The traditional villages of the northwest
Beyond Cape Pachys, the island’s wooded northern extremity, the road runs southwest into a principally agricultural area which stretches for more than 20km, with cultivations of olives at first and then of vines further south. On this side of the island the older settlements dating from the 18th century were all built substantially inland and uphill, for security and protection from pi racy. The shoreline villages, by contrast, are mostly re cent developments, profiting from the safe seas of the last century and the new economy of tourism: they maintain a simplicity and tranquillity, nonetheless. This side of the island—especially the southwest—was the principal source of the mineral ores other than gold: silver, iron, lead and minium (lead oxide) were extracted here in Antiquity, and calamine (a zinc oxide) in the 19th century. The extensive forest fires of 1985 and 1989 changed the landscape in this area and in the south of the island. The villages were spared but their setting was radically altered. The land is now healing rapidly. At the time of writing, 20 years of growth has begun once again to return some of that ‘mane of forest’ on the ‘rocky backbone of the island’ to which Archilochus referred 2,600 years ago.
At 12km from Limenas, a road into the interior leads from Rachoni Skala to Rachoni; at 17km, from Skala Prinou (the ferry port for Kavala and Peramos) to Kazavii; and at 20km, from Skala Sotiros to the village of Sotiras. All these three traditional settlements of Rachoni, Prinos (alternatively called Kazavii) and Sotiras, each grouped around springs of excellent water, are well preserved and of considerable beauty—each with a different character. The widest variety of the traditional architecture is to be found at Ano Prinos, normally called *Kazavii. It is a continuous variation on the theme of low pyramidal roofs of silver schist tiles, ornate wooden balconies and window frames, and whitewashed plaster walls, immersed in dense vegetation. This is part of a tradition of vernacular architecture of Ottoman and Balkan formation which stretches from Roumeli and Mount Pelion in the west, across Macedonia and Thrace, to Bursa, Safranbolu and Anatolia in the east. It is a versatile and undemonstrative kind of architecture, completely in harmony with its landscape. It is fast vanishing because of the perishable nature of its materials, and the care required to maintain it in good condition.

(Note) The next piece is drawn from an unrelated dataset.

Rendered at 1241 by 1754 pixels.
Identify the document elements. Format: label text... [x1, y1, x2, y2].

The church of the Twelve Apostles in Kazavii has delightful 19th century murals around its decorative door and a fine painted iconostasis in the interior; the village square is magical, if a little self-conscious. Sotiras is quieter and less visited than Kazaviti, and has an enviable position looking towards the sunset. Approached by a road through dense groves of olive, the tiny village—part abandoned—is grouped around a spring of excellent, soft water, which has nourished some venerable plane trees. On a panoramic spur of the mountain considerably above and due east of the village is the solitary church of the Analipsis (Ascension). This is a broad, stone-built, three-aisled basilica dating probably from the 14th century; in its interior are the remains of wall-paintings mostly from the 16th century. (The church is 1km east of Sotiras as the crow flies, but almost 2.5km by rough track which leaves at first to the north of the village and then doubles back to the south and east.)
At Skala Sotiros (20km), on the coast, the remarkable remains of a fortified settlement from the Early Bronze Age have come to light. The site is awkwardly squashed underneath the modern church beside the road on the shore side. Even though viewing is somewhat limited by the situation, the walls, the bastions and the gates of an enceinte can be seen. These were constructed in the latter half of the 3rd millennium bc. The area enclosed is small and represents probably the fortified residence of a chief around which would have been grouped other, humbler habitations. Most remarkable, however, are a number of life-size, *anthropomorphic stelai, carved in shallow relief, representing warriors or hunters (note the belts holding weapons). These astonishing pieces were found in the walls. Several stylised heads in marble were also found, and are exhibited here. The heads are simplified and designed in a way that is strangely reminiscent of the two eyes and nose carved in the marble block near the Gate of Parmenon in the walls of Ancient Thasos (see pp. 57–58). The pottery, jewellery, tools and ceremonial axes which were found here, as well as the originals of the carved stelai, are on display in the museum in Limenas (see p. 36).
Thasos Island is part of the Northern Aegean Island Group, Greece.